The Staggering Water Demands
The numbers are eye-opening. One documented Tesla battery fire required approximately 24,000 gallons of water over 40 minutes to bring under control. In some cases, EV fires demand up to 40 times more water than a conventional car fire.
Why? EV battery packs are mounted low in the chassis and encased in durable, water-resistant housings — engineering choices that are excellent for everyday performance and safety, but create significant barriers for firefighters trying to reach the actual source of the heat.
Interestingly, 2025 testing showed that simply tipping a burning EV onto its side gave responders better access to the battery pack, significantly reducing suppression time. It's a vivid reminder that vehicle design doesn't just affect how a car drives — it determines how manageable it is in an emergency.
Rethinking Fire Suppression
Traditional approaches like smothering fires with blankets have been attempted, but EV fires demand more specialized solutions. This is exactly why we at FireFibers are dedicated to developing advanced lithium-ion fire blanket technology specifically engineered for the unique challenges of battery fires.

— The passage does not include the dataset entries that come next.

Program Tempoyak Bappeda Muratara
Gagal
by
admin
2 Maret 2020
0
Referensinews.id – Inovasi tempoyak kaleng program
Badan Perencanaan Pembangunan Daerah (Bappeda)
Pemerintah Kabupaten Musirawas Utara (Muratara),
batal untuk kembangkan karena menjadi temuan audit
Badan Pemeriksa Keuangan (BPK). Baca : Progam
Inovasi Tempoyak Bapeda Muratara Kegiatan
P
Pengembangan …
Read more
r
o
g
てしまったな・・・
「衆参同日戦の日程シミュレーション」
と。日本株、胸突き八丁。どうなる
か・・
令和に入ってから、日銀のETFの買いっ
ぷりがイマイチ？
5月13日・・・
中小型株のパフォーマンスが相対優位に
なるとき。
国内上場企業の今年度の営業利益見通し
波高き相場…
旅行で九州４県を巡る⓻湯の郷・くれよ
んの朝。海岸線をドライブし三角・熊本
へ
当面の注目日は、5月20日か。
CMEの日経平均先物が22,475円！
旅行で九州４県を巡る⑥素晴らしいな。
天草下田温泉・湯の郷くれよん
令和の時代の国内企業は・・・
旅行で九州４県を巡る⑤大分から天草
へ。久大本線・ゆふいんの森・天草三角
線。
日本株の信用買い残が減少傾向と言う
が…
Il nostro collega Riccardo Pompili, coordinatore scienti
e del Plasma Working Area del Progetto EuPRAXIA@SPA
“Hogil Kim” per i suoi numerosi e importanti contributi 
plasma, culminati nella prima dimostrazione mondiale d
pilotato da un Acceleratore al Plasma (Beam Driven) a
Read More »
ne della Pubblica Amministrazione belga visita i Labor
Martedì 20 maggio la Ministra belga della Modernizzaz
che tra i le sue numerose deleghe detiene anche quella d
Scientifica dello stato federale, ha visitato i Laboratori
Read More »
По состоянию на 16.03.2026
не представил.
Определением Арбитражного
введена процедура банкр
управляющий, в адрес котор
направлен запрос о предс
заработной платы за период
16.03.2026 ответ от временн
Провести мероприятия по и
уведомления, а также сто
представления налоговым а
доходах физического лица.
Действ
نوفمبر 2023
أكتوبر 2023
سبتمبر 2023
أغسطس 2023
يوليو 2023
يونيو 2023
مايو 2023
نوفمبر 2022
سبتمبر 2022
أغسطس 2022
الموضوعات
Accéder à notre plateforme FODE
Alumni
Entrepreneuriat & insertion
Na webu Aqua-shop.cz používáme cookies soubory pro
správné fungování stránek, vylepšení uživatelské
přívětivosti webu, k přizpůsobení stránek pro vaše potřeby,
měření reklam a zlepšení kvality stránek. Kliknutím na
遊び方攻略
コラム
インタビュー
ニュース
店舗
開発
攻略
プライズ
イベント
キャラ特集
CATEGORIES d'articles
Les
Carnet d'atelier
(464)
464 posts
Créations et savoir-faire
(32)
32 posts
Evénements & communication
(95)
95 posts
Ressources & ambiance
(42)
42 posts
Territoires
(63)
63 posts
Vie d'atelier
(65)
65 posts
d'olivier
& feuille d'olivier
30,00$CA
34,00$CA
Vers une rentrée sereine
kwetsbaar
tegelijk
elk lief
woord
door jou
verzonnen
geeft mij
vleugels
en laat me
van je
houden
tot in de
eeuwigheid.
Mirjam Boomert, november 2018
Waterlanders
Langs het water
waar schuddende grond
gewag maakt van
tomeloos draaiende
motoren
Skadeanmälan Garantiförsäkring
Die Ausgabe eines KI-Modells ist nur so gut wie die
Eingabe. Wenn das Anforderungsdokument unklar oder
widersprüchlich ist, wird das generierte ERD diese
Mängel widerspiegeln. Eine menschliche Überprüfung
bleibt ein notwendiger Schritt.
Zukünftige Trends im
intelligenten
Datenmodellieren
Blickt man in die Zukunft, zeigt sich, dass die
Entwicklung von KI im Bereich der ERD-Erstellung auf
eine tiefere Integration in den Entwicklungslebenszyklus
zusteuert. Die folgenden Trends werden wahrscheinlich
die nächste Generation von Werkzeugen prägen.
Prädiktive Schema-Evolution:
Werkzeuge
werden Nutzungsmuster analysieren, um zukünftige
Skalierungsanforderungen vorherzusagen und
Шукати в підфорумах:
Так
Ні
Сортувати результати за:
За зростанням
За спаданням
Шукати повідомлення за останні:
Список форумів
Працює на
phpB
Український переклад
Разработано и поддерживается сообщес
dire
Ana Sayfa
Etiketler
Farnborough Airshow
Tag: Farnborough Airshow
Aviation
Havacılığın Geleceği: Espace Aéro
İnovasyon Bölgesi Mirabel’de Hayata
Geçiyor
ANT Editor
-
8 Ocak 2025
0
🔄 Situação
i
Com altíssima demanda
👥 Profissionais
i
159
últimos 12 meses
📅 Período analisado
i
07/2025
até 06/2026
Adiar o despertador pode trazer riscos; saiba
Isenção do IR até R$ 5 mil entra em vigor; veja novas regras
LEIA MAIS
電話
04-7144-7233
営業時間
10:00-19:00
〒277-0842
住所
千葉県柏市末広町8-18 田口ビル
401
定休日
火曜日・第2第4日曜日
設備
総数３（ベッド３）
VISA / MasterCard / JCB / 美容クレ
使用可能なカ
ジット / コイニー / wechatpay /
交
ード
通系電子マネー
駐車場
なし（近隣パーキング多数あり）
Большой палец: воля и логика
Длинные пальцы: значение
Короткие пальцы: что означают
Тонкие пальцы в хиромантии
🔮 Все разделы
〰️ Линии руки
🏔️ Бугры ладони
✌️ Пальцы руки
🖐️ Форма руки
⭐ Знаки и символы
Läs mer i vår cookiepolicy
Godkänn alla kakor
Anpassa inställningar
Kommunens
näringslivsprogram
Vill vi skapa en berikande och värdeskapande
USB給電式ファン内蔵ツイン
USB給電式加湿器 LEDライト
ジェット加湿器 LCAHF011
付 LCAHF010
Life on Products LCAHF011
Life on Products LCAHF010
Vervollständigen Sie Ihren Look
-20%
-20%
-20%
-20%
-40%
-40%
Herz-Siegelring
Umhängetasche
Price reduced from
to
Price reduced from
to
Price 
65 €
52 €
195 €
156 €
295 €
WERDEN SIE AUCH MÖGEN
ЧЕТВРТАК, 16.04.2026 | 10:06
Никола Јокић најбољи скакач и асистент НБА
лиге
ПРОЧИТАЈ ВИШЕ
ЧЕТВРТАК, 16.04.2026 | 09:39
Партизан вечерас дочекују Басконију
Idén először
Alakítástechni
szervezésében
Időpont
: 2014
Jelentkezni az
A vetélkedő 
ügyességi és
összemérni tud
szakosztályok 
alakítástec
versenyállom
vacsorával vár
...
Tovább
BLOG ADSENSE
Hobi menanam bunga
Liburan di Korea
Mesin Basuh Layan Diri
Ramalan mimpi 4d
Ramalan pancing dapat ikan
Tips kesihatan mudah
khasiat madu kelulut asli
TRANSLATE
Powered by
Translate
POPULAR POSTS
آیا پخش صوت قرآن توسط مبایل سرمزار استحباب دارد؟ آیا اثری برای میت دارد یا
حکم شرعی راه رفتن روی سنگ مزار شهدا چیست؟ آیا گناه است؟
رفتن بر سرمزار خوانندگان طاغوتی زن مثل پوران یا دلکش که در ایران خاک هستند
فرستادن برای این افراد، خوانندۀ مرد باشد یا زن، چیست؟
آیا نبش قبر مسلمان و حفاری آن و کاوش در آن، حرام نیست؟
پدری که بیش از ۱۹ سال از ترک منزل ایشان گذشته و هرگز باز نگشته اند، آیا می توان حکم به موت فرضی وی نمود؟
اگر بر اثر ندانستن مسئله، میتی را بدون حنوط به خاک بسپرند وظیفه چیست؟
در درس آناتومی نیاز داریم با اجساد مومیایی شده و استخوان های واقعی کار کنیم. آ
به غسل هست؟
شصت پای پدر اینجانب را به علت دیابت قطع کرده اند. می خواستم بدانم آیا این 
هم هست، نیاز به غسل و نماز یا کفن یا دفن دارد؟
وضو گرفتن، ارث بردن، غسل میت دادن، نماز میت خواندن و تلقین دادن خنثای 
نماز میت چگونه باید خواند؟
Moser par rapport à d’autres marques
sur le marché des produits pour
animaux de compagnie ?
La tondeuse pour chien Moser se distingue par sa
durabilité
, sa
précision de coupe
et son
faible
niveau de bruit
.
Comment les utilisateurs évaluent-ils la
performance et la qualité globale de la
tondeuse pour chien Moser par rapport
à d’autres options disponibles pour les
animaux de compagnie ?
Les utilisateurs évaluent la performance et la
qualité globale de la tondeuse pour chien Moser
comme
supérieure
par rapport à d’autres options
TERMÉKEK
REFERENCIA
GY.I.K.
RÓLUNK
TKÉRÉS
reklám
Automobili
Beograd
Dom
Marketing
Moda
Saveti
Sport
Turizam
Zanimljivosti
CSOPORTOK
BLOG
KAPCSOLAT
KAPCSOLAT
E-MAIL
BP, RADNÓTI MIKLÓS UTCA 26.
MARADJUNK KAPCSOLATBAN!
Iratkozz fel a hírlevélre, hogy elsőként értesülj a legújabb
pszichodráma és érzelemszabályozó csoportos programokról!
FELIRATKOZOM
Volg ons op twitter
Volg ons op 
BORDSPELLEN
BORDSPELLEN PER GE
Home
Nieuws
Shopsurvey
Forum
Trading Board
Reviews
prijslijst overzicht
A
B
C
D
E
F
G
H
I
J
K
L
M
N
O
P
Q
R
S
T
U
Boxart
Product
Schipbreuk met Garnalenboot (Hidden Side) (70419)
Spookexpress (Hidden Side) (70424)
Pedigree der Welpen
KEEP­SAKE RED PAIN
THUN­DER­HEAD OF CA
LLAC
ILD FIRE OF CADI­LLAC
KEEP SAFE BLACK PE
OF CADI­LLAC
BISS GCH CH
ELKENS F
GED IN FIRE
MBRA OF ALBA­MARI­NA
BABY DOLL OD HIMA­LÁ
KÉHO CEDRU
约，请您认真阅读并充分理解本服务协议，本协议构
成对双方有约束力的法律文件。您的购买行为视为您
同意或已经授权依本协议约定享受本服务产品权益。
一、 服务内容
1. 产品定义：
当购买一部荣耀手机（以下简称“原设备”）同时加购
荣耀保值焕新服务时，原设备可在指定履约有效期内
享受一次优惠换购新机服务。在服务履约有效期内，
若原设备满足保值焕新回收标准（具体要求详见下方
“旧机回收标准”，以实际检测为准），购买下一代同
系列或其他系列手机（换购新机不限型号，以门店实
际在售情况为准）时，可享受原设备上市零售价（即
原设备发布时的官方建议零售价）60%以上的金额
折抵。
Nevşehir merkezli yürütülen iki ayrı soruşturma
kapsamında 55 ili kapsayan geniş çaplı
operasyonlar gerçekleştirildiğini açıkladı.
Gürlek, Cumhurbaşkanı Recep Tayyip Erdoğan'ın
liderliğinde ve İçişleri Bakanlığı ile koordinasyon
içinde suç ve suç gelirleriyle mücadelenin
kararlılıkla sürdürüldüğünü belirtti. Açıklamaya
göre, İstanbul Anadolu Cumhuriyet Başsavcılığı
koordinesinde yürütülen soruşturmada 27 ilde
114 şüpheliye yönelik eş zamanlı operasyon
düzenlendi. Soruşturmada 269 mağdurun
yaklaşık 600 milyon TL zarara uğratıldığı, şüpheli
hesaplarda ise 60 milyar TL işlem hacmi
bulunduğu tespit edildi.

Our fire blankets are designed not just to cut off oxygen at the surface, but to provide sustained containment during the critical hours when reignition is most likely — addressing the very gap this article identifies. When the fire you're fighting can come back to life without warning, you need suppression tools built for that reality.
The Bigger Picture
EV adoption is accelerating rapidly, and our fire safety infrastructure needs to keep pace. Firefighters need the right tools, the right training, and the right equipment to handle a new generation of vehicle fires that don't follow the old rules.
The question isn't whether we'll face more of these incidents — it's whether we'll be prepared when we do.